- HOW TO COMPLETE THIS TASK: Copy word for word the part of the excerpt below on Australian mining and government policy that begins at the words "To help free" and stops after "and Commonwealth laws.".

- EXCERPT:
This won’t change – nor should we wish it to.
Australia will never become a low-wage mining country, but looking at wages alone does not tell the whole story.
Those who work closely with the industry would be well aware that it is not complacent, especially as commodity prices have moderated, a number of marginal mines have closed and projects have been deferred.
The industry has shown a heightened interest in sustainable productivity initiatives and process improvements that will embed productivity savings.
As a result, labour productivity is expected to improve significantly as major projects come online and large construction workforces are replaced by smaller operational workforces.
The good news is that Australian mining companies have been quick to adopt new technologies, resulting in the development of one of the world’s most innovative mining equipment technology and services sectors.
Many of these companies began their life in CSIRO labs and workshops.
It’s important to remember that the word ‘industry’ is the ‘I’ in CSIRO and the organisation will be integral to improving technology and boosting productivity across Australian industry.
The paradox is that as prices moderate and company profits are squeezed, the need to innovate becomes greater but the capacity to invest falls.
The Australian Government appreciates these conflicting demands and understands our role to promote productivity and, with it, feed greater competitiveness.
To help free up company capital, the government is working to reduce the red tape that increases costs to resource development, to reduce energy costs by abolishing taxes such as the carbon tax, and to promote investment in a more skilled workforce.
Reducing red tape will make Australia a more attractive location for investment – another global marketplace in which Australia is just one of many competitors.
This is a key part of the government’s deregulation agenda to strengthen essential industries such as resources and energy.
In December 2013, the Council of Australian Governments agreed to implement a one-stop shop for environmental assessments and approvals within 12 months.
To this end, the government has committed itself to establishing a single approval process that meets all state, territory and Commonwealth laws.
The Commonwealth will accredit state environmental assessment and approval systems under national environment law, to create a single approval process that satisfies both state and Commonwealth requirements.
Faster approvals will create certainty for investment, reduce costs for business, boost productivity and create jobs while maintaining the current high standard of environmental protection.
The government is also streamlining environmental approval processes for offshore petroleum and greenhouse gas storage activities.
Approvals will be faster and costs reduced by removing the need for these activities to be assessed under two separate processes by two separate regulators, which ultimately have the same objective of environmental protection.
Australia’s current strong environmental safeguards will be maintained while reducing regulatory burden for industry and interested parties.
The Minister for the Environment was due to approve the streamlined approvals process for these activities by the end of February 2014.
The Australian Government will also launch the Exploration Development Incentive on 1 July 2014 to further drive the next generation of Australian resource projects.
The incentive will enable Australian resident shareholders to deduct the expense of mining exploration against their taxable income.
It will be available to junior mineral explorers with no taxable income incurring exploration expenditure in eligible hard rock mineral ‘greenfields’ in Australia.
The scheme will be capped at $100 million over four years.
The government is working with industry to finalise implementation details to ensure value for money for taxpayers and the industry.
As Australian mining transitions from the construction phase to the production phase, innovative solutions are more important than ever to capitalise on recent investments and there is no better time to engage with the resources and energy sector.

- RECORDS:
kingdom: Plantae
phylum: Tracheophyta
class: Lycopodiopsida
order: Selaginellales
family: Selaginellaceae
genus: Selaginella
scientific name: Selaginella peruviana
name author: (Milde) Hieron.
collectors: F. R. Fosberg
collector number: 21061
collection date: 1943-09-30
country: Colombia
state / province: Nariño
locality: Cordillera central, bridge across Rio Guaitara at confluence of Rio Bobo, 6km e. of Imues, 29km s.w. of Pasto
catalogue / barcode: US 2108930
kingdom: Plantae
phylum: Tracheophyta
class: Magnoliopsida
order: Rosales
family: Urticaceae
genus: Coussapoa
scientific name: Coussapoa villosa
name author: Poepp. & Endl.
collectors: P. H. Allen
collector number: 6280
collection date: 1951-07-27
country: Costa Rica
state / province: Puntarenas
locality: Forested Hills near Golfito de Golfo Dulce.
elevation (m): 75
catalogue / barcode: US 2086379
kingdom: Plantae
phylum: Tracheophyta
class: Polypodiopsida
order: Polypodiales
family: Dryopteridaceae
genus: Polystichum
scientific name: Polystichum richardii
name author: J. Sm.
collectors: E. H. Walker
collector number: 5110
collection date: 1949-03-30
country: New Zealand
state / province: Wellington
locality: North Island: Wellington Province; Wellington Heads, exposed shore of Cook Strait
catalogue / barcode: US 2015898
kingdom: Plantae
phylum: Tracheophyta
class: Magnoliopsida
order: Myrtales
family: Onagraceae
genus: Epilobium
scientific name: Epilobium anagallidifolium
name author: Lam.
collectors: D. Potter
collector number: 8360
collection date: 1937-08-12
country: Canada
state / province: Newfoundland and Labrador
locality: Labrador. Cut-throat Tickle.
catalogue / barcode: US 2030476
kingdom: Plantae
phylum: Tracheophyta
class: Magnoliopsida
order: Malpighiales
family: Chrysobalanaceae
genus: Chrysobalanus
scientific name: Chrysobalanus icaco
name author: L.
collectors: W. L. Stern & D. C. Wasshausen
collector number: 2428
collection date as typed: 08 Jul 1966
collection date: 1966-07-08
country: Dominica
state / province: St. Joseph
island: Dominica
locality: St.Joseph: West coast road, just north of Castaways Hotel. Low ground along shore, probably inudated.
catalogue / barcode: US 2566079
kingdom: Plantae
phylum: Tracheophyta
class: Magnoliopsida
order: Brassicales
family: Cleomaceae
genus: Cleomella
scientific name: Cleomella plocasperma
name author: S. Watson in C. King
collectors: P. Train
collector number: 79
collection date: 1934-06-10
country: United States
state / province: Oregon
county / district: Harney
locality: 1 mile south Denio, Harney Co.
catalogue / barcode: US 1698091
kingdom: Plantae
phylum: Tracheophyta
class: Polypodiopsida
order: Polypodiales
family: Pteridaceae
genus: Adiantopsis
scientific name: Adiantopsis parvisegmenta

- EXERCISE RESULT:
To help free up company capital, the government is working to reduce the red tape that increases costs to resource development, to reduce energy costs by abolishing taxes such as the carbon tax, and to promote investment in a more skilled workforce.
Reducing red tape will make Australia a more attractive location for investment – another global marketplace in which Australia is just one of many competitors.
This is a key part of the government’s deregulation agenda to strengthen essential industries such as resources and energy.
In December 2013, the Council of Australian Governments agreed to implement a one-stop shop for environmental assessments and approvals within 12 months.
To this end, the government has committed itself to establishing a single approval process that meets all state, territory and Commonwealth laws.